Monday, March 11, 2013

Monday photo dump


These couches in the family room at little one's therapy place are sooo comfortable. ZZZ's.

I don't know how they do this at school. But she came home like this on Friday. So stinking cute!! And she hardly has any hair left to!

This is so true. And so proud of that!

I went to add something in my countdown APP on my phone and saw the 3,359 days since and had to think what it was. It was the last day I heard my Mom's voice. After that day she wasn't conscious again or she was intubated and couldn't talk. :( I only remember the day because it was my parents 40th wedding anniversary. :( boo. Well that's a downer...

No we don't have a dog. That handy work is from little one. Oh don't worry it's been coming out all on it's own.  That old theory if the children are quiet then be worried holds true.



While day light savings time can go suck it when it comes to screwing up my kids schedule. It really produced a wonderful sunset last night.
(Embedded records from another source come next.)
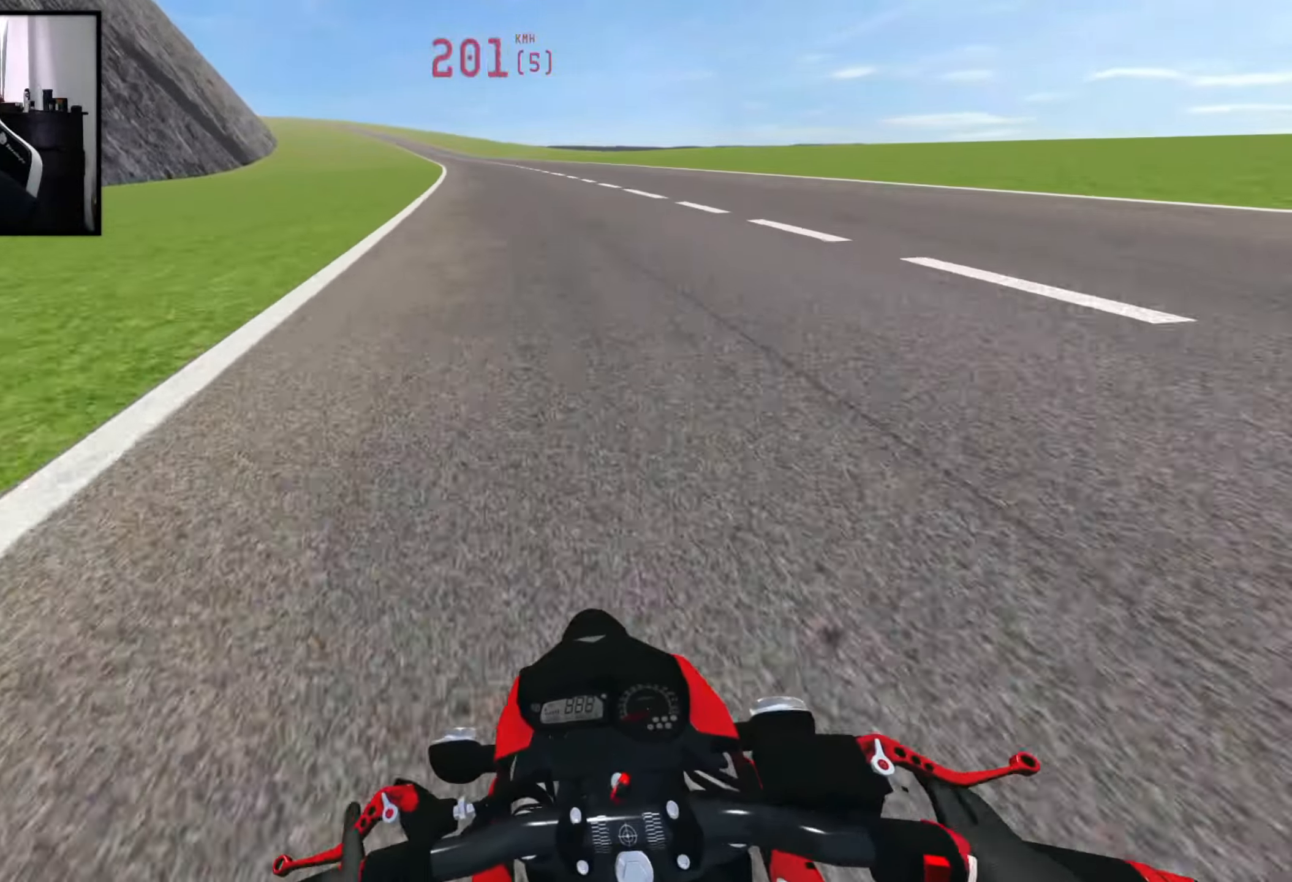
{"buttons": ["R2"], "left_stick": "left", "right_stick": "center", "events": [[117, "R2", "down"], [150, "left_stick", "left"], [416, "left_stick", "center"], [466, "left_stick", "left"]]}
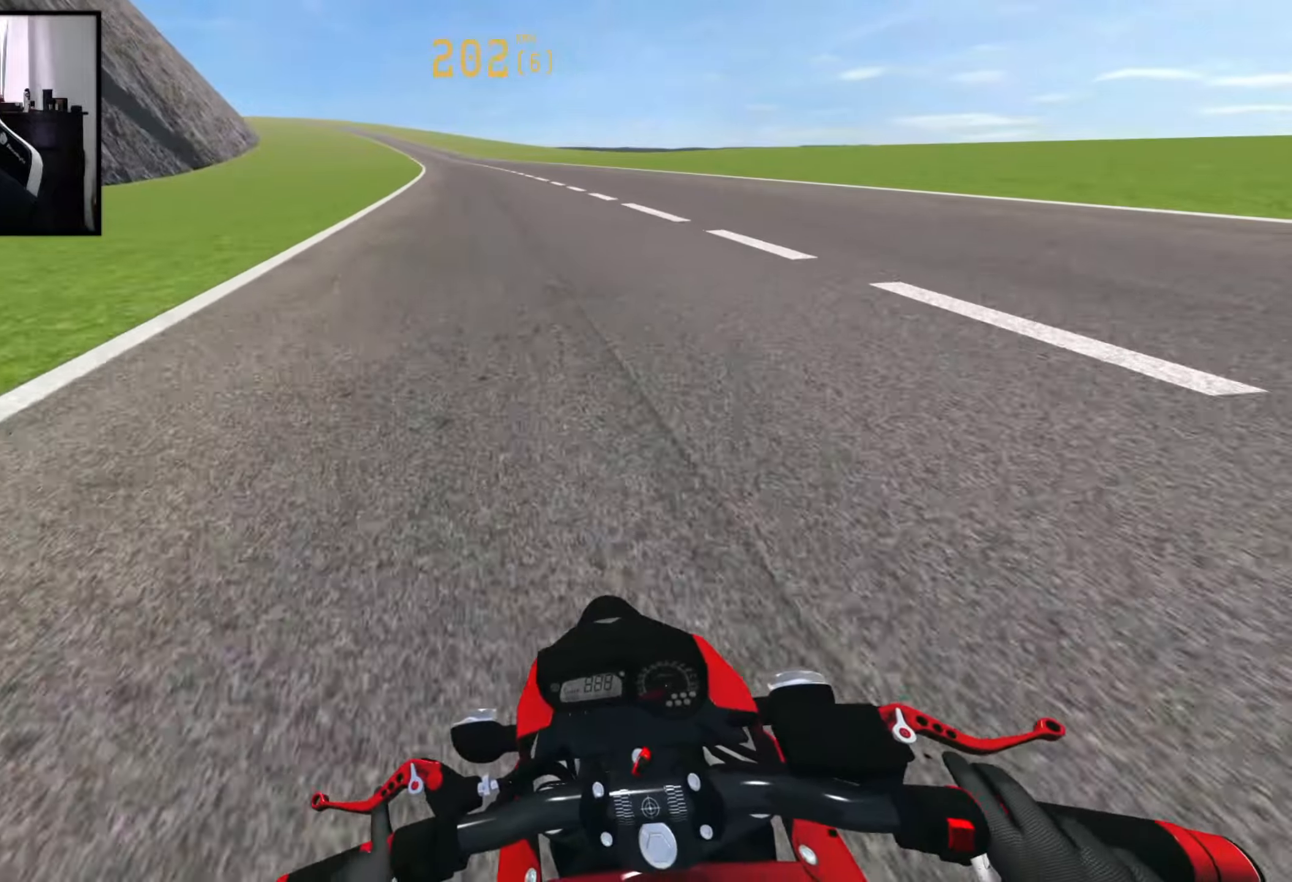
{"buttons": ["R2"], "left_stick": "left", "right_stick": "center", "events": [[150, "left_stick", "center"], [250, "left_stick", "left"]]}
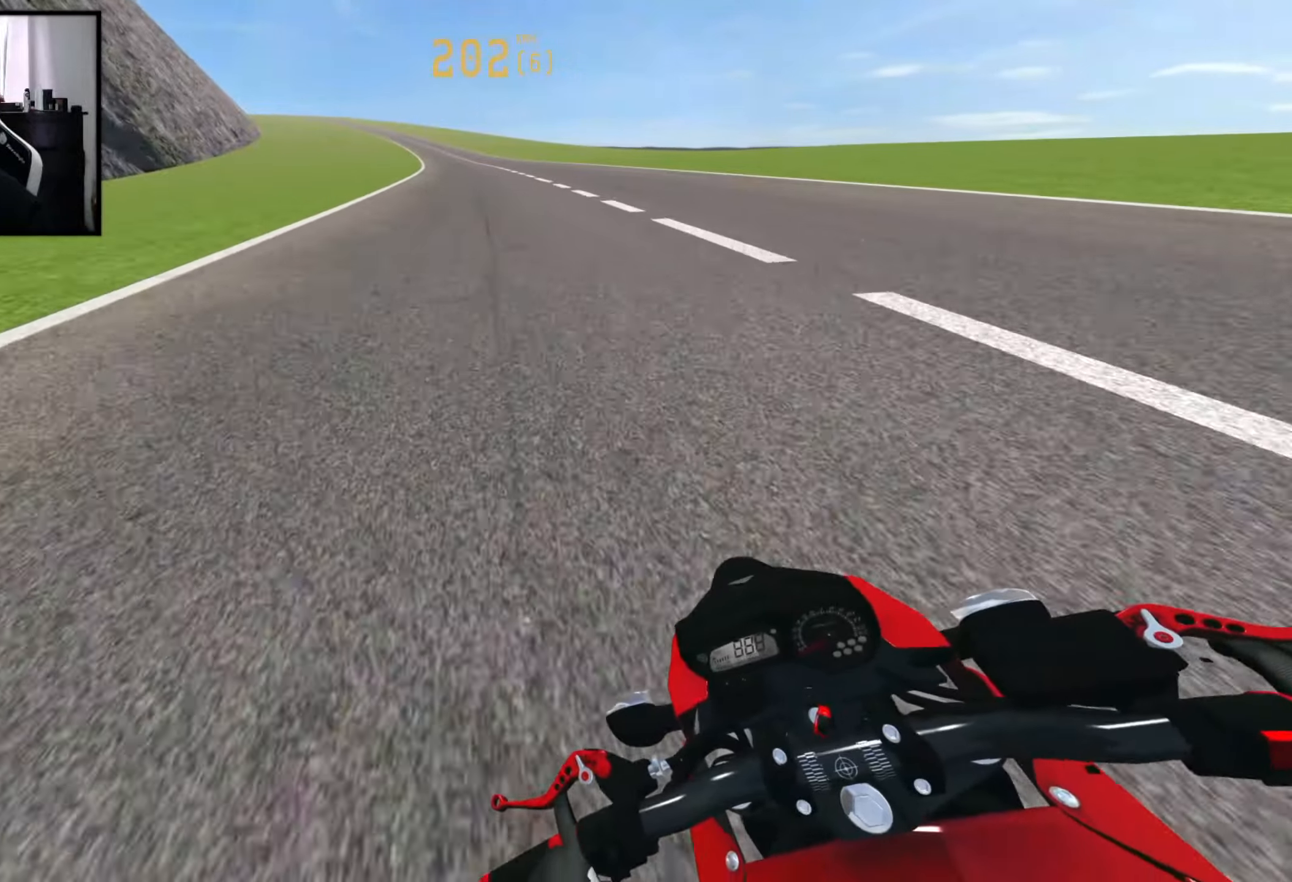
{"buttons": ["R2"], "left_stick": "left", "right_stick": "center", "events": [[50, "left_stick", "center"], [133, "left_stick", "left"], [416, "left_stick", "center"], [466, "left_stick", "left"]]}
So since my gym membership expired and I'm not sure if I can get another one I used a GC from my sister to get a weight bench. I didn't even pay close to that sale price so it was all good. I picked it up this morning and maybe I will put it together tonight.

I need a dutch door installed in our house. Except ain't nobody got time for that here apparently. My Dad's busy, my husband is super busy.  The doorway is kinda of crooked esp since this house is from the 40's. This is the only way we can keep little one out of the kitchen. She can climb the installed swing gate. I can't go into another room without wondering if she's in the kitchen creating havoc. She's not really almost 5 but I would say about 18 months. And if you have kids you know exactly what I am talking about. ;)

I originally was going to title this post Honey Badger + Autism but I figured some people might not know what I was talking about but if you don't go watch this not safe for work language video on Youtube.com




That's sometimes the inside joke between my husband and I. We know if she wasn't autistic she would give a shit. But she's sometimes so angry/crazy that she's "honey badger don't give a shit".  Her mind doesn't work like mine, her sisters or her fathers. She gets so angry about not being able to communicate that the person who is trying to help her the most (me) get's the brunt of it. I was kicked and punched this morning trying to get a diaper on a kid who knows how to hold her urine but is terrified of the potty. Then I don't know what happened with getting on the bus but she wants nothing to do with that part of the day. For the past 2 weeks I've had to wrestle her to get her coat and her harness on and carry her to the school bus. First Then cards are helping but she's pissed about something and she can't tell us.

I'm angry at the world as well. I thought about all this while at the specialty store looking for something that she might eat the other day. I take care of her, her sister, sometimes her father but nobody takes care of me. When will that day come? Well since it's not on anyone's priority list it should be on mine. Right? At least that's what I tell myself but somehow I talked myself out of it today and I ate crap for breakfast and I ended up only having 4 points for the rest of the day at 2 pm. That's not exactly great planning. That's a rarity to. I normally don't blow my points for the day until the hour before dinner. lol

But being angry at the world doesn't help. All it does is fuel my desire to help her in any way we can. It does help to joke about it sometimes so we joke about her being all Honey Badger like sometimes. Because sometimes you just don't give a shit.